A l’époque, les bus voyageaient la nuit. Je devais prendre La princesse durant la soirée pour arriver à la Capitale avant 8 heures et prendre l’avion après 3 heures. Un voyage qui fut long et qui n’était pas encore terminé. Je devrais préparer mes bagages, visiter les parents, passer du temps avec maman. L’odeur de cassave, de mamba et de noix, exhalait mes narines. Maman était inquiète et anxieuse. Elle avait peur de ne plus me revoir. On aurait dit une prophétie. Ça a fini par arriver. Elle s’est éteinte derrière moi. Tout comme papa. C’est même de là qu’est venu mon dégoût pour Haïti. Ils étaient accusés de communiste.

L’heure venue, je ne sais pas si tu étais là à m’attendre. J’ignore même si tu as porté cette robe que j’admirais tant et qui te mettait si bien en valeur. Mais, une chose est sûre, tu m’en veux encore. Avec raison d’ailleurs. Je n’ai pas été a ce rendez vous pour lequel tu étais prête à affronter le diable. Tu as tout risqué, rien que pour ce petit instant en ma compagnie. Mais, j’ai dû partir avant l’heure. Je le regrette sincèrement. Ce n’était pas intentionnel. J’ai été obligé de plier bagages, sinon ton père m’aurait tué. J’ai appris après des années que ton ex-petit ami d’en face avait dit à un tonton macoute que je conspirais de prendre l’arsenal en assaut. Le message m’était parvenu à la Plaine du Nord. De là, j’avais dû me réfugier au Limbé avant de me ressourcer à Plaisance. J’ai dû changer de nom, me déguiser, devenir quelqu’un d’autre. Quelques mois plus tard, j’ai franchi Dennery, Saint-Michel de l’Atalaye, et Saint Raphaël… pour me rendre en République dominicaine. Là-bas, j’y ai vécu 3 longues années avant de me rendre au Canada pour ensuite me rendre au Congo.
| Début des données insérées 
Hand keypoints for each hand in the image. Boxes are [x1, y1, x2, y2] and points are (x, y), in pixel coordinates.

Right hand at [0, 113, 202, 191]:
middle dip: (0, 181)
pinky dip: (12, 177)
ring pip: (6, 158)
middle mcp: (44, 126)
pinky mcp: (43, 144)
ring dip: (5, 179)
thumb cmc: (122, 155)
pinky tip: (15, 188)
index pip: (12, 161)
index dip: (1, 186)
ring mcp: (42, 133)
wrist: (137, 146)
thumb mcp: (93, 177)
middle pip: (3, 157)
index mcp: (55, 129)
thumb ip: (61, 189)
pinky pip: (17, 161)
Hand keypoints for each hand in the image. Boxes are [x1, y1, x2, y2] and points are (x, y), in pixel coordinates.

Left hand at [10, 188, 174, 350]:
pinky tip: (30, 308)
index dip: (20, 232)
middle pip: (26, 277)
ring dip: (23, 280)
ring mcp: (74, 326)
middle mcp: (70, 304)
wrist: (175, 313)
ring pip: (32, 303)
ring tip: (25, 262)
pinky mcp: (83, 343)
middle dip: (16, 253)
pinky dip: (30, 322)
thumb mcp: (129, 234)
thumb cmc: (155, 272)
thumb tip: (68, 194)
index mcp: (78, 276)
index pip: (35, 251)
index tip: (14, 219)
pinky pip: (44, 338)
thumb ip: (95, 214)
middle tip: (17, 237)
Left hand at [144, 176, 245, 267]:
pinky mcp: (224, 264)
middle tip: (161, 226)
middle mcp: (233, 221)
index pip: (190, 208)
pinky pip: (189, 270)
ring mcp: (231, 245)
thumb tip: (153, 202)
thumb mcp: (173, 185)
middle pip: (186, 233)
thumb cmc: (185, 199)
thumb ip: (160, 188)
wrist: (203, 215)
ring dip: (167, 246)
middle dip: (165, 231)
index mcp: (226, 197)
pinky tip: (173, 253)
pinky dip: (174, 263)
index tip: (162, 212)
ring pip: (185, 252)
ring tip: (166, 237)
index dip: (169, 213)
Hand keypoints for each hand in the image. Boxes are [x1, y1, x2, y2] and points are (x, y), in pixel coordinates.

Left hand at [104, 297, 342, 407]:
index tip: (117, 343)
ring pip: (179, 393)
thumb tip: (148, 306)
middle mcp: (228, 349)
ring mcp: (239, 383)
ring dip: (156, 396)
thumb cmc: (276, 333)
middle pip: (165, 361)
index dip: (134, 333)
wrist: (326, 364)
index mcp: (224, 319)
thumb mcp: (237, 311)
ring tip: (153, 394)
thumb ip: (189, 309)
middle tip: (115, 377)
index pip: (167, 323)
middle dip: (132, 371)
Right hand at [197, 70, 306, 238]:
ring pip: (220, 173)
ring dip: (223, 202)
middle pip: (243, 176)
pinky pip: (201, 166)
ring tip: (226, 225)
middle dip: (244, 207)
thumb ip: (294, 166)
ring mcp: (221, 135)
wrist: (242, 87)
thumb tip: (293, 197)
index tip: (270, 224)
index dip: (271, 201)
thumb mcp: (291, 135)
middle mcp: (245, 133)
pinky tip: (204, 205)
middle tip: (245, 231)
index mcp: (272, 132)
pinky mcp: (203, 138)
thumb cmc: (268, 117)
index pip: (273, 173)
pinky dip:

Chère Julietta, je regrette encore que cela n’ait pas eu lieu. Je t’aime. Je t’aime encore. J’ai connu des centaines de filles partout ou j’ai eu à séjourner, mais jamais je ne me suis marié. Pour immortaliser  cet amour que je te porte, je m’étais promis de rester seul toute ma vie. Parfois, pour éterniser certaines émotions, il vaut mieux que les personnes en question ne soient pas ensemble. S’aimer, ce n’est pas le fait d’être ensemble, mais d’être inséparable. Julietta, tu n’as pas quitté mon cœur.